= Clive Christian =

Scottish designer

Clive Christian, (born 12 July 1951) is a British designer best known for his designer kitchens and his creation of Clive Christian No. 1, the world's most expensive perfume.

==Early life ==
The eldest of four children born to a biochemist father and an artist mother, Christian was born
in Dundee, Scotland and raised and educated in Cheshire, England. Upon leaving college, he embarked on a career as a freelance interior designer.
He founded his first eponymous business, Clive Christian Furniture, in 1978, and his second, Clive Christian Perfume, in 1999. Clive has three daughters, the eldest, Victoria Christian, serves as Brand Ambassador for Clive Christian Perfume and The Officer of British Excellence.

==Business ==
Clive Christian Furniture was founded in 1978 when Christian bought a manor house in Cheshire built in the late 19th century and began to renovate it with bespoke furniture. The first design released was his Victorian Kitchen. When demand for his designs increased he bought a factory and started to create personal designs for his customers. The range has since been enlarged to cater to every room in the house, from the bedroom to the media/games room.

In 1999 he purchased the Crown Perfumery Company and established Clive Christian Perfume. The perfumery is unique in that it bears the crown of Queen Victoria as granted in 1872 and had been the perfumery of the Royal Victorian court.

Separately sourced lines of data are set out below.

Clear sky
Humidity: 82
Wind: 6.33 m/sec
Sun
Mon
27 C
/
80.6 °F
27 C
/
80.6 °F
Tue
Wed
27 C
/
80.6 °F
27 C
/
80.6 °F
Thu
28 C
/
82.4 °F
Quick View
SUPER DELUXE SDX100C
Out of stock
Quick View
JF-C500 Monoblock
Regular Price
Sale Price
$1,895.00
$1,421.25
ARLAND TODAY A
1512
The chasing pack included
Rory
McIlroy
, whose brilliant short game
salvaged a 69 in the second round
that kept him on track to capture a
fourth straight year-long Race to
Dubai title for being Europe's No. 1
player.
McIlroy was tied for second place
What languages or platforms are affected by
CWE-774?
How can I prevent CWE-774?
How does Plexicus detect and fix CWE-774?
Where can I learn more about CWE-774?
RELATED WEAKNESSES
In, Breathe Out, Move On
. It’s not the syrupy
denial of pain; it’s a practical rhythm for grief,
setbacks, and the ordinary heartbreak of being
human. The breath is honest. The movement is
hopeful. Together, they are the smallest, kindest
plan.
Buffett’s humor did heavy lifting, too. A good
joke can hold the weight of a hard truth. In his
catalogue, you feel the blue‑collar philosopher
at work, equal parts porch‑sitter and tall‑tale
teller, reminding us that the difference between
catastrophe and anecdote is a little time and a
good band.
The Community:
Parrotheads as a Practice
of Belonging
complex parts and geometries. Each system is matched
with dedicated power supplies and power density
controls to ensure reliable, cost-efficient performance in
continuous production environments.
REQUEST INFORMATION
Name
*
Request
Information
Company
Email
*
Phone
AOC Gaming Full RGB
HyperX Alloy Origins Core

In 2019, Clive Christian OBE launched The Officer of British Excellence (www.TheOfficer.com) a directory specialising in Property and Interiors, sourcing off market property in prime Central London and prestigious country estates for residential and investment interests and curating his signature 'chandelier interiors' within these properties using the craftsmen, artisans and specialists he has relied upon throughout his career spanning 50 years.

==Honours ==
Christian was appointed Officer of the Order of the British Empire (OBE) in the 2012 New Year Honours for services to the luxury goods industry.